What Lenders Think FREE-AI Requires vs What It Actually Requires

Dimension What Lenders Think It Requires What FREE-AI Actually Requires
Fairness Portfolio-level approval-rate reporting Cluster-level selection-rate and adverse-impact monitoring with segment-specific threshold calibration
Reliability PSI/KS model-drift monitoring Model-drift and governance-drift monitoring, including realised versus intended thresholds across segments over time
Explainability A model card and validation report Global SHAP for model validation and local SHAP explanations captured at decision time for every applicant
Ethics A documented governance policy Version-controlled thresholds, automated divergence alerts, and immutable decision records with demonstrable operational controls
Accountability Each team retains its own artefacts One immutable decision record containing model ID, model version, threshold value, feature-vector hash, explanation hash, and policy ID
Inclusivity Add alternative-data signals to increase approvals Governed multi-signal lending using Account Aggregator consent artefacts, CFDI-style divergence monitoring, and tracked borrower recourse

The Bottom Line

FREE-AI rewards institutions that can produce evidence and penalises institutions that can produce intent.

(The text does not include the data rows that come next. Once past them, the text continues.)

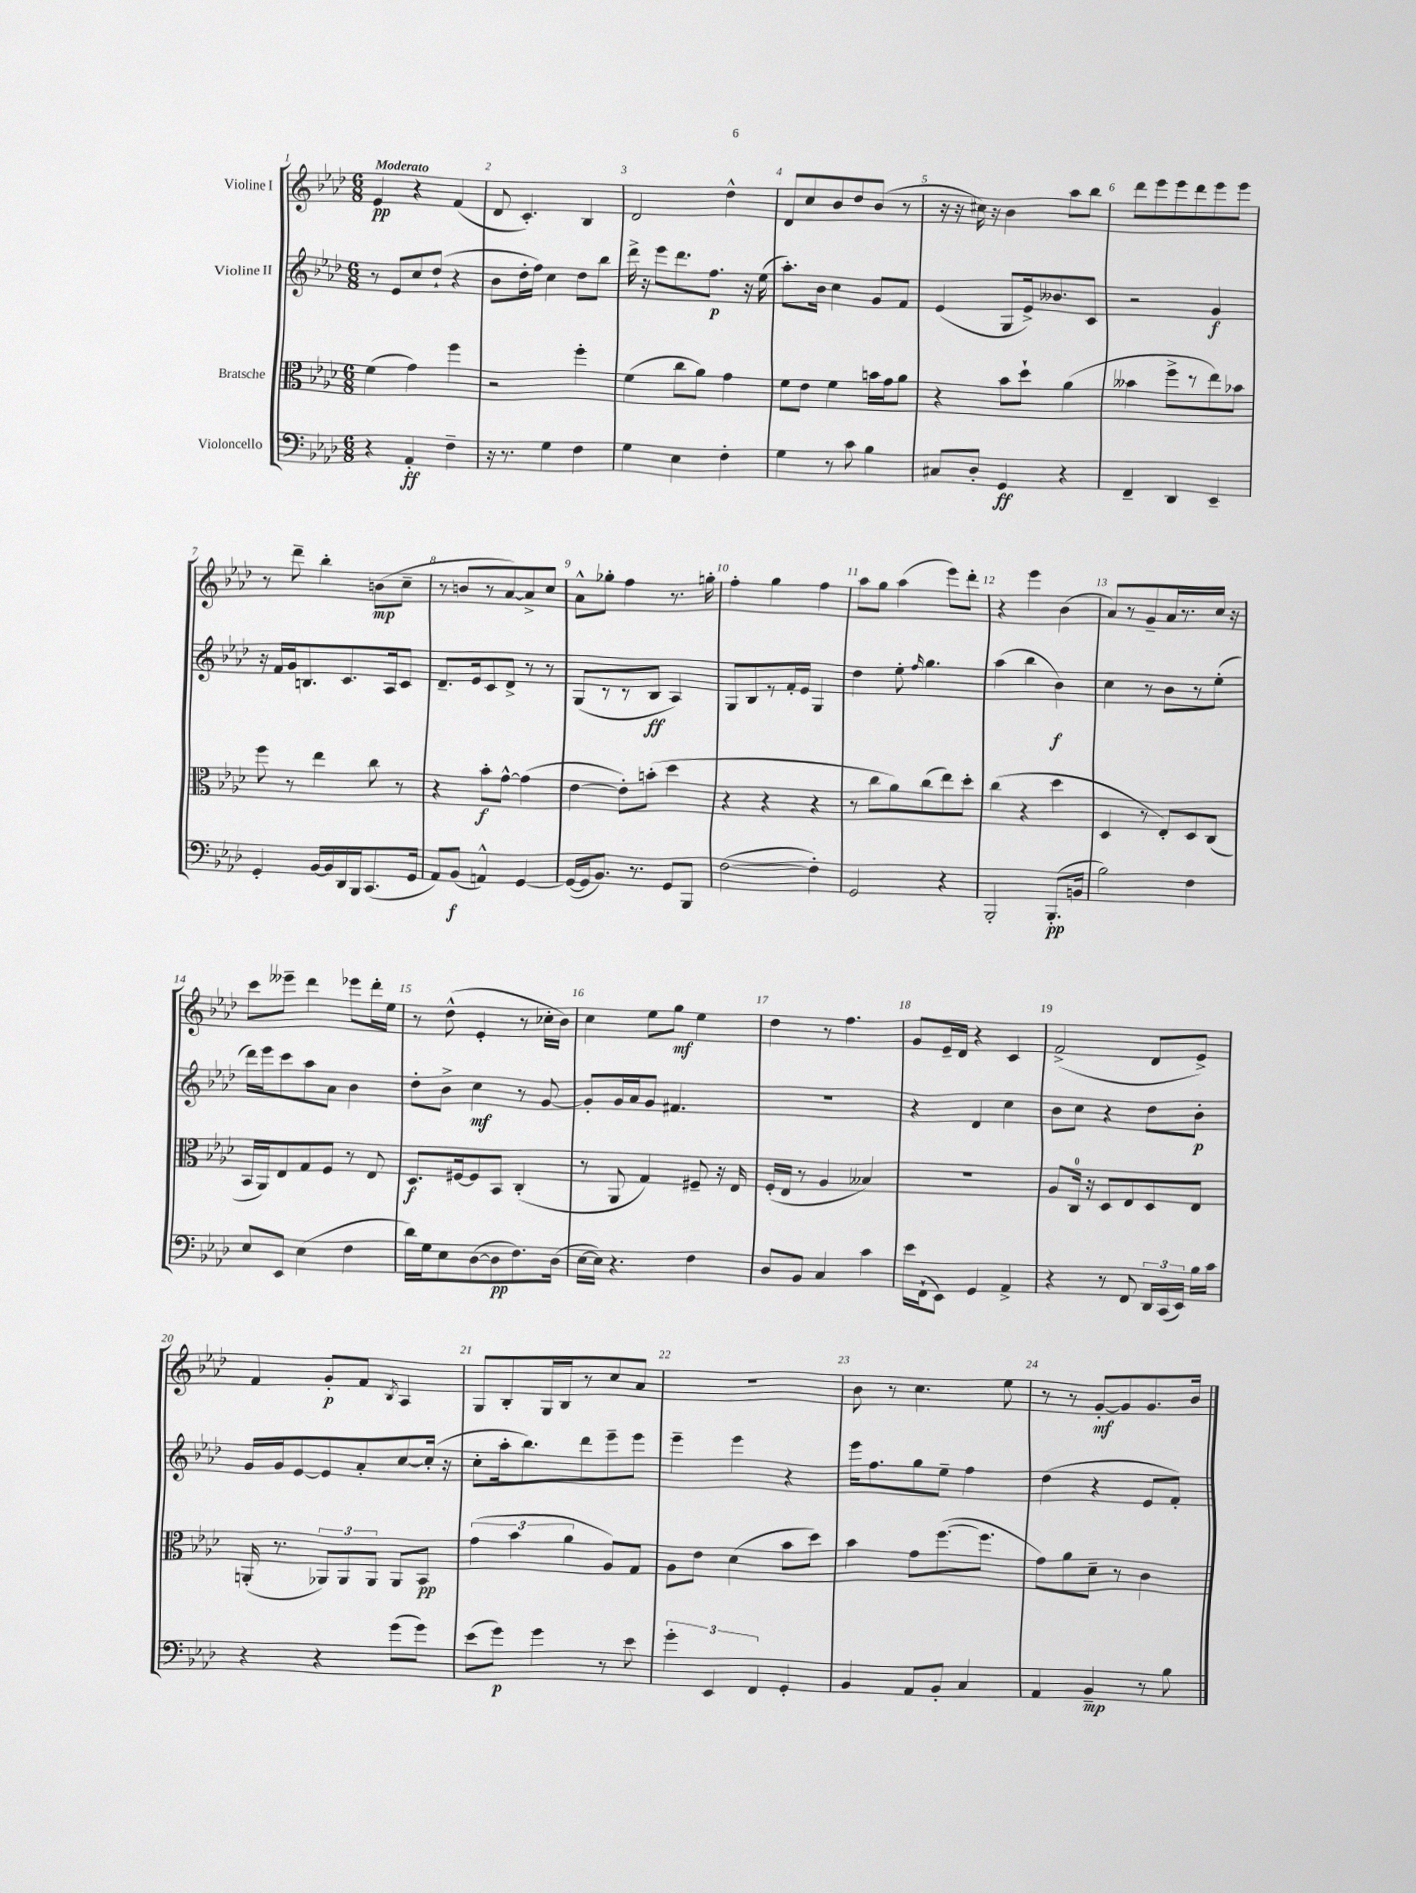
<<
\new StaffGroup <<
\new Staff = "s0" \with { instrumentName = "Violine I" } {
    \clef treble \key aes \major \numericTimeSignature \time 6/8 \tempo "Moderato"
    \autoBeamOff ees'4\pp r4 f'4( |
    des'8 c'4.-.) bes4 |
    des'2 des''4-^ |
    des'8[ c''8 bes'8 des''8 bes'8]( r8 |
    r16 r16 cis''16) r16 bes'4 aes''8[ bes''8] |
    des'''8[ ees'''8 ees'''8 des'''8 ees'''8 ees'''8] |
    r8 des'''8-- bes''4-. b'8[\mp( c''8]-- |
    r8 b'8[ r8 aes'8~) aes'8-> c''8] |
    aes'8[-^ ges''8]-. f''4 r8. g''16-. |
    f''4-. g''4 f''4 |
    aes''8[ g''8] aes''4( ees'''8[) des'''8]-. |
    r4 ees'''4 bes'4( |
    aes'8[) r8 g'8-- aes'16 r8. c''16] r16 |
    c'''8[ eeses'''8]-- des'''4 ees'''8[ des'''16-. ees''16] |
    r8 des''8-^( ees'4-. r8 ces''16[-. bes'16]) |
    c''4 ees''8[ g''8]\mf ees''4 |
    des''4 r8 f''4. |
    g'8[ ees'16-- des'16] r4 c'4 |
    f'2->( des'8[ ees'8]->) |
    f'4 g'8[-.\p f'8] \acciaccatura { bes8 } aes4 |
    g8[ bes8-. g16 bes16 r8 c''8 aes'8] |
    R2. |
    bes'8 r8 c''4. ees''8 |
    r8 r8 g'8[~-.\mf g'8 g'8. bes'16] \bar "|." |
}
\new Staff = "s1" \with { instrumentName = "Violine II" } {
    \clef treble \key aes \major \numericTimeSignature \time 6/8
    \autoBeamOff r8 ees'8[ c''8 des''8]-!( r4 |
    bes'8[ des''16-. f''16]) c''4 des''8[ bes''8] |
    des'''16-> r16 ees'''8[ des'''8. f''8.]\p r16 ees''16( |
    aes''8.[-.) bes'16] c''4 g'8[ f'8] |
    ees'4( g8[ ees'16->) beses'8. c'8] |
    r2 g'4\f |
    r16 f'16[ g'16 b8. c'8. aes16 c'8] |
    des'8.[-- ees'16 c'8 des'8]-> r8 r8 |
    g8[( r8 r8 bes8]\ff aes4) |
    g8[ bes8 r8 f'16-. ees'16] g4 |
    des''4 ees''8-. \grace { f''16 } g''4. |
    aes''4( bes''4 bes'4\f) |
    c''4 r8 bes'8[ r8 ees''8]-.( |
    des'''16[) ees'''16 c'''8 aes''8 aes'8] bes'4 |
    des''8[-. bes'8]-> c''4\mf r8 g'8~ |
    g'8[-. g'16 aes'16 g'8] fis'4. |
    R2. |
    r4 des'4 c''4 |
    bes'8[ c''8] r4 des''8[ bes'8]-.\p |
    g'16[ g'16 ees'8~ ees'8 aes'8-. c''8~ c''16]-.( r16 |
    c''8[-. aes''16-. bes''8.) des'''8 ees'''8-- ees'''8] |
    ees'''4-- ees'''4 r4 |
    ees'''16[ f''8. g''8 ees''8]-- f''4 |
    des''4( r4 ees'8[ f'8]-.) \bar "|." |
}
\new Staff = "s2" \with { instrumentName = "Bratsche" } {
    \clef alto \key aes \major \numericTimeSignature \time 6/8
    \autoBeamOff f'4( g'4) f''4 |
    r2 f''4-. |
    f'4( c''8[ aes'8]) g'4 |
    f'8[ ees'8] f'4 b'16[ g'16 aes'8] |
    r4 bes'8[ des''8]-! aes'4( |
    beses'4 f''8[-> r8 ees''8) bes'8] |
    f''8 r8 ees''4 c''8 r8 |
    r4 bes'8[-.\f g'8]~-^ g'4( |
    ees'4~ ees'8[-.) b'8]-.( des''4 |
    r4 r4 r4 |
    r8 c''8[ aes'8) c''8( ees''8) des''8]-. |
    c''4( r4 des''4 |
    des4 r8 ees8[-.) des8 c8]( |
    bes,16[ aes,16) ees8 g8 f8] r8 ees8 |
    des8.[\f fis16~ fis8 bes,8] c4-.( |
    r8 aes,8 g4) fis8-- r16 ees16 |
    f16[-.( ees16] r8 aes4 beses4) |
    R2. |
    aes8[ c16]-0 r16 des8[ ees8 des8 ees8] |
    a,16-.( r8. \tuplet 3/2 { aes,8[) aes,8 aes,8] } aes,8[ bes,8]\pp |
    \tuplet 3/2 { g'4( bes'4 aes'4 } aes8[) g8] |
    aes8[ ees'8] des'4( bes'8[ des''8]) |
    bes'4 g'8[ f''8.~( f''8.] |
    g'8[) aes'8 des'8]-- r8 c'4 \bar "|." |
}
\new Staff = "s3" \with { instrumentName = "Violoncello" } {
    \clef bass \key aes \major \numericTimeSignature \time 6/8
    \autoBeamOff r4 aes,4-.\ff f4-- |
    r16 r8. g4 f4 |
    g4 ees4 f4-. |
    g4 r8 c'8 bes4 |
    cis8[ des8]-. g,4\ff r4 |
    f,4-- des,4 ees,4-- |
    g,4-. bes,16[~ bes,16 des,16 bes,,16 c,8.( g,16] |
    aes,8[) bes,8]\f( a,4-^) g,4~ |
    g,16[~( g,16 bes,8.]) r8. g,8[ bes,,8] |
    f2~( f4-.) |
    g,2 r4 |
    bes,,2-. bes,,8.[-.\pp( b,16] |
    bes2) f4 |
    ees8[ ees,8] ees4( f4 |
    des'16[) g16 ees8 des8~( des8\pp f8.) des16]( |
    ees16[~ ees16]) r4. f4 |
    des8[ bes,8] c4 c'4 |
    ees'16[ f,16-!( ees,8]) g,4 aes,4-> |
    r4 r8 f,8 \tuplet 3/2 { des,16[ c,16( ees,16]) } bes16[ c'16] |
    r4 r4 g'8[( g'8]) |
    ees'8[( g'8]\p) g'4 r8 ees'8 |
    \tuplet 3/2 { g'4-. ees,4 f,4 } g,4-. |
    bes,4 aes,8[ bes,8]-. c4 |
    aes,4 bes,4--\mp r8 bes8 \bar "|." |
}
>>
>>
\layout { \context { \Score \override BarNumber.break-visibility = ##(#f #t #t) barNumberVisibility = #all-bar-numbers-visible } }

The gap between the two is not a documentation gap — it is an architecture gap. Every requirement above resolves to the same engineering reality: decisions must be monitored at the segment level, the governance layer must be versioned and watched as closely as the model, explanations must be captured at decision time, and every decision must be reconstructable from a single immutable record long after the model and the thresholds that produced it have changed. Build that, and an examination is a query. Skip it, and an examination is an excavation that comes up empty.